April 10, 2017
Private: $10 Million in Secret Money For Gorsuch, Millions More in State Judicial Elections
Soon after President Donald Trump nominated Judge Neil Gorsuch to the Supreme Court, the Judicial Crisis Network (JCN)—a conservative secret-money group that spends millions of dollars on ads attacking judges—promised to spend up to $10 million in support of his nomination. Representing a major attack on the fairness and impartiality of our judicial branch, this same group, among many other organizations, has been increasingly involved with big-money efforts to help elect or attack their favored state supreme court judges—all behind a curtain of secrecy.
When asked directly by Sen. Whitehouse about why these groups are so interested in supporting his nomination, Gorsuch responded, “You’d have to ask them.” For a Supreme Court candidate, this betrays an inexcusable lack of understanding and concern for the menacing role that secret money has played in this Supreme Court nomination process and in many of our state judicial elections. “We don’t know because it is dark money,” Sen. Whitehouse countered a frustrated Judge Gorsuch about the secret money group, “I can’t [ask them]. I don’t know who they are. It’s just a front group.”

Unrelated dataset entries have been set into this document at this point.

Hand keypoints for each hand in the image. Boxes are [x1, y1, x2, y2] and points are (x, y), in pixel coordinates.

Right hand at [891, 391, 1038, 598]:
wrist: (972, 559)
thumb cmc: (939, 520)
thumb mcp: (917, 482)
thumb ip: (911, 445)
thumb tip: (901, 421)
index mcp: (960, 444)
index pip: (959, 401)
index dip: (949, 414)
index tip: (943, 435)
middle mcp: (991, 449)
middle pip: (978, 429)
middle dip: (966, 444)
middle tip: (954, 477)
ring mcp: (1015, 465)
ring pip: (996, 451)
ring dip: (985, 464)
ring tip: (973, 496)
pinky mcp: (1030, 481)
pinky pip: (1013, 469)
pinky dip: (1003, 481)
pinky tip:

The $10 million was in addition to the $7 million that JCN already spent in its effort to distort the record of Chief Judge Merrick Garland, Obama’s Supreme Court nominee who Republicans and JCN itself previously praised.
At the state level, the group recently spent big to help persuade Arkansas voters to reject judicial candidates who JCN argued would favor injured individuals over corporate defendants. JCN spent far more money than any of the candidates. One of its ads criticized the Arkansas Chief Justice for a unanimous ruling to strike down a voter ID law, which JCN claimed could lead to “illegal immigrants voting.” Arkansas Business said the JCN ads should be “categorized as lies.” And in 2012, JCN ran a revolting last-minute ad attacking a Michigan Supreme Court candidate, exploiting the tragic death of a U.S. soldier to lie about the judicial candidate’s record. A recent report from the Michigan Campaign Finance Network found that $3.4 million was spent on the 2016 supreme court race there, with 50 percent of the money from secret sources.
The JCN and other shadowy groups spending millions to attack judges are part of a web of dark money groups across the country. Tax records from another dark money group show that the group has given JCN millions of dollars. JCN, in turn, has given big to other secretive groups that spend big to elect judges and legislators.
Despite this lack of transparency, Congress has limited the ability of government agencies like the IRS to bring this money into the light. As a result, state governments are limited, but not powerless. After JCN’s secret money flooded Arkansas’ and Michigan’s judicial elections, some state legislators pushed for stronger disclosure requirements for spending on political ads. In Wisconsin, the state supreme court is considering a rule change this week after 54 retired state judges signed a petition asking for fair and objective recusal rules in the face of big-money donors with a case before the court. The facts are clear, until the law requires more disclosure, wealthy special interests will keep using its secret money to try to shape the law and the courts in their favor.
Every state with judicial elections needs to ensure that we have the highest levels of disclosure laws on the books to make sure the public knows exactly who is trying to influence their courts. Fair and impartial courts require strict transparency during judicial elections so that no matter who is on the other side of the courtroom, everyone can be sure of a fair day in court.